_To-do item_: Show every line of the data where the word "timescale" can be found.

· · ·

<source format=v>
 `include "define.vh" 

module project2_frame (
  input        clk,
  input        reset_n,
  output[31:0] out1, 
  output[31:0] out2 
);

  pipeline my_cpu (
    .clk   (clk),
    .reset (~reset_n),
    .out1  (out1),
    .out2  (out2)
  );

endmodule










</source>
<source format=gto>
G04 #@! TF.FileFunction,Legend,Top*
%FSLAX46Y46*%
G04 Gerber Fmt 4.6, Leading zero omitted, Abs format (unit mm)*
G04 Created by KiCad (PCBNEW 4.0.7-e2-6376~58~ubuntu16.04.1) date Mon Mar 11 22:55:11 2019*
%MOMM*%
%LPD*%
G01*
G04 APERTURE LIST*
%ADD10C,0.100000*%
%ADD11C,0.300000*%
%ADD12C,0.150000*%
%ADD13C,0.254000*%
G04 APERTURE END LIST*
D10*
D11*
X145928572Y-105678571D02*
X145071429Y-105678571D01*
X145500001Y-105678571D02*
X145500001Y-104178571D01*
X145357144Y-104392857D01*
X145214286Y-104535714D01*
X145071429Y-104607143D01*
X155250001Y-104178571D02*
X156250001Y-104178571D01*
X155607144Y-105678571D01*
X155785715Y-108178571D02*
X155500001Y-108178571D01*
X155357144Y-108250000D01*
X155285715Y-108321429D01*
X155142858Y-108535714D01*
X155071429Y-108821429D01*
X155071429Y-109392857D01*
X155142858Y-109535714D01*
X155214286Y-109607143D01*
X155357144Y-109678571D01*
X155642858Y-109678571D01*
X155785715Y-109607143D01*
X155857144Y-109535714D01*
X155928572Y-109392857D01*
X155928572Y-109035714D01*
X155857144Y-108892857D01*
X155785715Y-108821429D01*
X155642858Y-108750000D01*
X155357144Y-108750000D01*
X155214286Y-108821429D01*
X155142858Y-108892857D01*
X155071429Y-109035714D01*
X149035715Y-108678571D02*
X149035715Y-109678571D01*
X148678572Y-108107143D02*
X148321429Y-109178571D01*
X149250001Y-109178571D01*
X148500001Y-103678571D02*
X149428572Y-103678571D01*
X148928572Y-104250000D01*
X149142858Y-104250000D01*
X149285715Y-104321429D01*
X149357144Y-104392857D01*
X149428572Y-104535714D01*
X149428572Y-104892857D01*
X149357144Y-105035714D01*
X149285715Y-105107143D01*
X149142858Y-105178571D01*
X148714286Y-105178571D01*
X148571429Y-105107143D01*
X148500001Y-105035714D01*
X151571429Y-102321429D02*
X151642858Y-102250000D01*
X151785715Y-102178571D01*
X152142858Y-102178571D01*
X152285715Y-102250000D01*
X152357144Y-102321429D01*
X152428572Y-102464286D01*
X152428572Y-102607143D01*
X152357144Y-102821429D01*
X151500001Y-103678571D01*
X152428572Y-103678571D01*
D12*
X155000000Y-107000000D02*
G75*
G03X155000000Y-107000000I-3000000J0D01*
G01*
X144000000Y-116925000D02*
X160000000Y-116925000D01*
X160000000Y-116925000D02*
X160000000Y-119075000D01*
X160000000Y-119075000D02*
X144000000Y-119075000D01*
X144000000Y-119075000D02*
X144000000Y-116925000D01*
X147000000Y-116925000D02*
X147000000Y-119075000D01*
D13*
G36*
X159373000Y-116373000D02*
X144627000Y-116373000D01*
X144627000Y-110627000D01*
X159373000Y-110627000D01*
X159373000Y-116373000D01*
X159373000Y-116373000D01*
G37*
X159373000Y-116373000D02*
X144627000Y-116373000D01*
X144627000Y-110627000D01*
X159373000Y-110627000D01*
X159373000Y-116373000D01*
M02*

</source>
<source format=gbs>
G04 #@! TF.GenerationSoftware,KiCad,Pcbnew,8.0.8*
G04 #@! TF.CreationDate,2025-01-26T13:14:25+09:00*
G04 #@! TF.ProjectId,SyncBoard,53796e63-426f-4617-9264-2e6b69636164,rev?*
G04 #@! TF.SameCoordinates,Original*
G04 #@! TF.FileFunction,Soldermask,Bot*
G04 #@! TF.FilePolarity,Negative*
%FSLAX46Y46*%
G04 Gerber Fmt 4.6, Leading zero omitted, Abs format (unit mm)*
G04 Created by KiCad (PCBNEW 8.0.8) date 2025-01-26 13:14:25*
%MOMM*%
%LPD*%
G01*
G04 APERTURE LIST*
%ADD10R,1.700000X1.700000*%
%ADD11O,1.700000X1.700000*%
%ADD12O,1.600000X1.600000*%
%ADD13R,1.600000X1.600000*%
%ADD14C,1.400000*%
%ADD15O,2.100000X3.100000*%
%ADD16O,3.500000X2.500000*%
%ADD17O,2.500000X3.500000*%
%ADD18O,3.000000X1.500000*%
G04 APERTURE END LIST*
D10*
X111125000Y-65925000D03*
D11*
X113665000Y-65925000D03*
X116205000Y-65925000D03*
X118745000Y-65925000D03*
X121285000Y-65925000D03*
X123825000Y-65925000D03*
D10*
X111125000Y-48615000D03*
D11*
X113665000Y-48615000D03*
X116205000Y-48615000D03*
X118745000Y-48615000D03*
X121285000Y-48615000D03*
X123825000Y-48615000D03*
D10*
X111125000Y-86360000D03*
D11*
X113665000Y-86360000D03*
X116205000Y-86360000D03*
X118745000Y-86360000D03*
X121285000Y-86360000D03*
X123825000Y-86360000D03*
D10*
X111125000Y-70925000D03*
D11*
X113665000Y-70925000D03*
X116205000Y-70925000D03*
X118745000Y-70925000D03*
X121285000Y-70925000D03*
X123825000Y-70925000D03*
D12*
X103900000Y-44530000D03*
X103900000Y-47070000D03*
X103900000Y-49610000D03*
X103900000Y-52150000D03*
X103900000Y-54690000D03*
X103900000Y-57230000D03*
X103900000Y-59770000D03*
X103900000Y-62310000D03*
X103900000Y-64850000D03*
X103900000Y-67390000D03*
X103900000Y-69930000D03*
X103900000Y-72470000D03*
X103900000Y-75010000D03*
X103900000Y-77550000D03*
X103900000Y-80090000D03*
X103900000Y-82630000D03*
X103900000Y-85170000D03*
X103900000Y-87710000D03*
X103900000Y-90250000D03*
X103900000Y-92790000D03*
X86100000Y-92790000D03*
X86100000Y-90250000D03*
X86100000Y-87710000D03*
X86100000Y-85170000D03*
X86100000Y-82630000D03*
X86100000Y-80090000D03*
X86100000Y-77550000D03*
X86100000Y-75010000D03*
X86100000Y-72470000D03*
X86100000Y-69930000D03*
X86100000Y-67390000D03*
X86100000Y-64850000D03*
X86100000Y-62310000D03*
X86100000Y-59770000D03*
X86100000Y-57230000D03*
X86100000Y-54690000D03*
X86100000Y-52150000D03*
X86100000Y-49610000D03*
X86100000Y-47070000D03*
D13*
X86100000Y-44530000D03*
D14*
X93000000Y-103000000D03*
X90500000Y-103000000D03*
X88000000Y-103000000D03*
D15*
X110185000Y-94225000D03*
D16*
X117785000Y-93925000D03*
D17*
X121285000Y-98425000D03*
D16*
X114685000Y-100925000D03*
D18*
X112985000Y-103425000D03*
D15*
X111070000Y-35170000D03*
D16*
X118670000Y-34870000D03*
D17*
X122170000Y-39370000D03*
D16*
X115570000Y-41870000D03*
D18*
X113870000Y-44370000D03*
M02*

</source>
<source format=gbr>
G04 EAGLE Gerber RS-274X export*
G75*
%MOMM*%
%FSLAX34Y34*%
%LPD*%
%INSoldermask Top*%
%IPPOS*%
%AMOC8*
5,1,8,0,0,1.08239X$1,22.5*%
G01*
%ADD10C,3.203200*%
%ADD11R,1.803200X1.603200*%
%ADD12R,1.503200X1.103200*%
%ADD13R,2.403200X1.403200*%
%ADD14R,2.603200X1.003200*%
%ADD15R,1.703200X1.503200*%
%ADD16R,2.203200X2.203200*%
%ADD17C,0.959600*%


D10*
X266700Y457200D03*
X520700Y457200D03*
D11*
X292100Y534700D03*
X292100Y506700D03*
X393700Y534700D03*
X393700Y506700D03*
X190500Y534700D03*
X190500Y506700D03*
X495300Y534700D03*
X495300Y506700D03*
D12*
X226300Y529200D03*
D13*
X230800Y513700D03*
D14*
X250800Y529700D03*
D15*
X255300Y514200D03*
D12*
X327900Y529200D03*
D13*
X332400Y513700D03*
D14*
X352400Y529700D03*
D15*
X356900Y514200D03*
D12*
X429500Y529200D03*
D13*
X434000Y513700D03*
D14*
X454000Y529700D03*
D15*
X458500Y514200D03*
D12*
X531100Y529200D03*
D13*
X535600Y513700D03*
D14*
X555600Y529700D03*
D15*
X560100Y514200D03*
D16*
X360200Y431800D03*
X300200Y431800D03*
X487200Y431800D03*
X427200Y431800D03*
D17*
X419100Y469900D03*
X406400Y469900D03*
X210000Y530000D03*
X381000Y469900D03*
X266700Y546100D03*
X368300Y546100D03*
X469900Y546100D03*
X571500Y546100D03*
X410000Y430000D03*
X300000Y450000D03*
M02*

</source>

· · ·

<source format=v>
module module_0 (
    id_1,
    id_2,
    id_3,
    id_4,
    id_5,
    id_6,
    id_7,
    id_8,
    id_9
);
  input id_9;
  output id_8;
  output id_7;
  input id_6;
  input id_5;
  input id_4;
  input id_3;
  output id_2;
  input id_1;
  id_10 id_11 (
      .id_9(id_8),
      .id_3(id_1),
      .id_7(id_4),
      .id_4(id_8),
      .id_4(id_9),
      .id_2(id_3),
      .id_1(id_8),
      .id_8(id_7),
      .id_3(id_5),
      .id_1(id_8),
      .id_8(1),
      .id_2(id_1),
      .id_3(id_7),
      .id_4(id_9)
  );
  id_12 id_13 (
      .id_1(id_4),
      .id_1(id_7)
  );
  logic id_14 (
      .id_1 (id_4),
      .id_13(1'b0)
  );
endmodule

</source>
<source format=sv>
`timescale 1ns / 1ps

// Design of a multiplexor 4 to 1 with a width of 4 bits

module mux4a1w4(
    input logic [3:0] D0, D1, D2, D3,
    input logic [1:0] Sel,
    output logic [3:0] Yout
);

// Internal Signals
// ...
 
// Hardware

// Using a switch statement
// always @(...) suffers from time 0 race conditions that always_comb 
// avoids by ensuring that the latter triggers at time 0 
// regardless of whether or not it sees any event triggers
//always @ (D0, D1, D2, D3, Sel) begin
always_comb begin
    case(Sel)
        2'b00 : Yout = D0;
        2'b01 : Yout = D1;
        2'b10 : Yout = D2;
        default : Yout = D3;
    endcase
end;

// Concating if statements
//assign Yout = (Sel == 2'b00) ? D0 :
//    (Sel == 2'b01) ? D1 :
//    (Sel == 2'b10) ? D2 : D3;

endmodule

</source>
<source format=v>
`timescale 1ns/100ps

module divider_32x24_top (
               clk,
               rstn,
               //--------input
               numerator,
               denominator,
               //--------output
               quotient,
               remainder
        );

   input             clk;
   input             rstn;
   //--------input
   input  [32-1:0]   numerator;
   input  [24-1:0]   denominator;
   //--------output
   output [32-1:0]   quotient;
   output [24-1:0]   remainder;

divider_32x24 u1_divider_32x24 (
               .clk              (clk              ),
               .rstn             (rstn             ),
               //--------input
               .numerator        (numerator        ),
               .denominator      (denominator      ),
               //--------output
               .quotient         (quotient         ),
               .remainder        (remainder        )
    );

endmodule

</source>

· · ·

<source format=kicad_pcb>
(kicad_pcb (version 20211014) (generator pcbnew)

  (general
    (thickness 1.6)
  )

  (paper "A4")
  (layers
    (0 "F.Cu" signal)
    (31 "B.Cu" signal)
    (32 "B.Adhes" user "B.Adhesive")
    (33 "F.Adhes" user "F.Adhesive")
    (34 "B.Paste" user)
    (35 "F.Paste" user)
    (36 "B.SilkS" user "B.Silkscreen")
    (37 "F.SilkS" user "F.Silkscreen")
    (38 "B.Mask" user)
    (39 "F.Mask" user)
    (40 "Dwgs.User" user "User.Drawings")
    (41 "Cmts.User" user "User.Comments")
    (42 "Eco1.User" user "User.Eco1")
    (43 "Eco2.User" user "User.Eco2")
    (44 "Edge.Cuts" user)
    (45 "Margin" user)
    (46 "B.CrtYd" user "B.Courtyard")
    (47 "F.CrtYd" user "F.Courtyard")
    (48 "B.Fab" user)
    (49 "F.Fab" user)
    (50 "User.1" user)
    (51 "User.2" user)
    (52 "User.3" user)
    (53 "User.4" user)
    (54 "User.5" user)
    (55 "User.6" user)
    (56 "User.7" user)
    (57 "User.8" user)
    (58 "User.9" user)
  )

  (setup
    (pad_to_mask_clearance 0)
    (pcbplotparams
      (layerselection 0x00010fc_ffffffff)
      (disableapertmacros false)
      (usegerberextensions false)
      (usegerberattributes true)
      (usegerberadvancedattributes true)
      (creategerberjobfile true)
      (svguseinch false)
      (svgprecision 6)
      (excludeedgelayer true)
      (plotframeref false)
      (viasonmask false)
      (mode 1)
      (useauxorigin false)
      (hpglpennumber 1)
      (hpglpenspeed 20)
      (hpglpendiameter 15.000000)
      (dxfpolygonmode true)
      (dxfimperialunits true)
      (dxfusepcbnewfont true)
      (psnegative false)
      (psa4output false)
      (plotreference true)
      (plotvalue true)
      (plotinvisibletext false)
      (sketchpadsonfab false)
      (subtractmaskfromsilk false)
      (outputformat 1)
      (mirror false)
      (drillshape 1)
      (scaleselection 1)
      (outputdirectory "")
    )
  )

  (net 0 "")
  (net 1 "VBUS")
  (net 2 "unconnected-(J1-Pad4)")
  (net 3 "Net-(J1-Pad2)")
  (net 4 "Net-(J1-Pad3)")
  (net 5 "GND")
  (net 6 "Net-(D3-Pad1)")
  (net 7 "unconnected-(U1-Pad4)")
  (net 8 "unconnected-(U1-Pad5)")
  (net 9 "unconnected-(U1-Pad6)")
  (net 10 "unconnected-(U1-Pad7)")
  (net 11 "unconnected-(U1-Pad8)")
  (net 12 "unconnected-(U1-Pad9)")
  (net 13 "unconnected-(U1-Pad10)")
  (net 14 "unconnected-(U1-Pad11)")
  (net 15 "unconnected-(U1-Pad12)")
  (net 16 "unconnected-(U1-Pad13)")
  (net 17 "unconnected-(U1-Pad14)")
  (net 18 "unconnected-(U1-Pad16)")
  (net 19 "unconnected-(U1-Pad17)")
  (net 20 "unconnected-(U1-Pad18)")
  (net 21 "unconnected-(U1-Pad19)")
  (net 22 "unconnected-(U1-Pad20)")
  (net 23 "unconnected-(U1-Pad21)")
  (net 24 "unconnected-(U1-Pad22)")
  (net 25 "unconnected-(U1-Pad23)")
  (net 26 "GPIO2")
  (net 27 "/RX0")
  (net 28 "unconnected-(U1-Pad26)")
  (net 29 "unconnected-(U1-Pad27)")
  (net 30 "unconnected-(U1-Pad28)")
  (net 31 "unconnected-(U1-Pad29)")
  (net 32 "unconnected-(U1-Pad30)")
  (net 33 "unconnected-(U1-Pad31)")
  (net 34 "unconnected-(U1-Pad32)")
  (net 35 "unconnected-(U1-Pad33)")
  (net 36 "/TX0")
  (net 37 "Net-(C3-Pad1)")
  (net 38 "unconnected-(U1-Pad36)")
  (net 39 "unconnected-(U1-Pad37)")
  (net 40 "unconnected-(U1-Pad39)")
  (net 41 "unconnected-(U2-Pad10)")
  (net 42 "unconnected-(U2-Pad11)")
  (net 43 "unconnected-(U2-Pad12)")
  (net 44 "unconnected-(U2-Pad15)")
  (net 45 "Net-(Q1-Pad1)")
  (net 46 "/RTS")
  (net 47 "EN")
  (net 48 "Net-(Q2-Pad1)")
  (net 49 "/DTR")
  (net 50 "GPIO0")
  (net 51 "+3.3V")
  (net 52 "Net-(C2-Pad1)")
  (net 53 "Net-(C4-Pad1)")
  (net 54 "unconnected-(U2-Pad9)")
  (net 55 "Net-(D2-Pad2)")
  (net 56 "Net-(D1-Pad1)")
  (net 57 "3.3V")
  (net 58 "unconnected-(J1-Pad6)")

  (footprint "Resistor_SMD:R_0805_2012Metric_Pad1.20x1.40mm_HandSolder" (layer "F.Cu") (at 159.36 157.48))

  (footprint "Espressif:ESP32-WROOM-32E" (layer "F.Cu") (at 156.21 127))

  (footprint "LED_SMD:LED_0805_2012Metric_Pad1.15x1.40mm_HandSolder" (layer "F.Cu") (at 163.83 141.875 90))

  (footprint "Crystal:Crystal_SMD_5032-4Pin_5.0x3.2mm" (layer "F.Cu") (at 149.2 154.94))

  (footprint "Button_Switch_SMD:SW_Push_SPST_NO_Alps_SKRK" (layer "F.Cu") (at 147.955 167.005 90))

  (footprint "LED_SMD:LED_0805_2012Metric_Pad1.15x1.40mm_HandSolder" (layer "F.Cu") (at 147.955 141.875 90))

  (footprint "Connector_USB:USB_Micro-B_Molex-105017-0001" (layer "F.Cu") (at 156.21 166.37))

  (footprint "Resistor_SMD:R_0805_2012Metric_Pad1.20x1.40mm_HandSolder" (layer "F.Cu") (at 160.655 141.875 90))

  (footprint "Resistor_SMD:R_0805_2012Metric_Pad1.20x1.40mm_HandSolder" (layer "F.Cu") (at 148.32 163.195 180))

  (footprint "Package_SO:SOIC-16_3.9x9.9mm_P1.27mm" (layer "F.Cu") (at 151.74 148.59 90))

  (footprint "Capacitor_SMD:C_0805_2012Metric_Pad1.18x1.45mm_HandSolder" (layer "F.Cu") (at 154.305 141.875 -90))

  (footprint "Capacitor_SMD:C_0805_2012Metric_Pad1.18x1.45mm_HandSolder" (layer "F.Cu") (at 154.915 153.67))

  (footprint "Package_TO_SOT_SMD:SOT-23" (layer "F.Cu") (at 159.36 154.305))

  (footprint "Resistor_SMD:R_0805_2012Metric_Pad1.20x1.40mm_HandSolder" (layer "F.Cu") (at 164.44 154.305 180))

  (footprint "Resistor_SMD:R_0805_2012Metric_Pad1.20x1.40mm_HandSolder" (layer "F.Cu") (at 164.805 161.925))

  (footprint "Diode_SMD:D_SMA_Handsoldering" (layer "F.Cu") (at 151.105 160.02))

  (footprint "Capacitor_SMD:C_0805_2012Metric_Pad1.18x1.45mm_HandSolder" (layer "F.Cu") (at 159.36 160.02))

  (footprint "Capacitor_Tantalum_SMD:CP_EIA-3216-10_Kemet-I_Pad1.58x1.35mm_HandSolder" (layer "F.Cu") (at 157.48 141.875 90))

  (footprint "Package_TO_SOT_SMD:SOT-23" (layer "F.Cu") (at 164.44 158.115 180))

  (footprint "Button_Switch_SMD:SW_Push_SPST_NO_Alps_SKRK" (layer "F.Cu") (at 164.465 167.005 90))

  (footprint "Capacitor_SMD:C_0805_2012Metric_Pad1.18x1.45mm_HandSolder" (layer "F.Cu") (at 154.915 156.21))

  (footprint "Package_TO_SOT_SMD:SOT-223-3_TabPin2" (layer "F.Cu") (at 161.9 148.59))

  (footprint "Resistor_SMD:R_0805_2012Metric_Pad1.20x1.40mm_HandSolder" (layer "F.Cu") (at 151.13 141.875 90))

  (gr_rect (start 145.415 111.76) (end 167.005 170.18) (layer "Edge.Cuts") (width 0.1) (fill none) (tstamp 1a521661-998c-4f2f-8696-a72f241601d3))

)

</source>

· · ·

_Written response_:
`timescale 1ns / 1ps
`timescale 1ns/100ps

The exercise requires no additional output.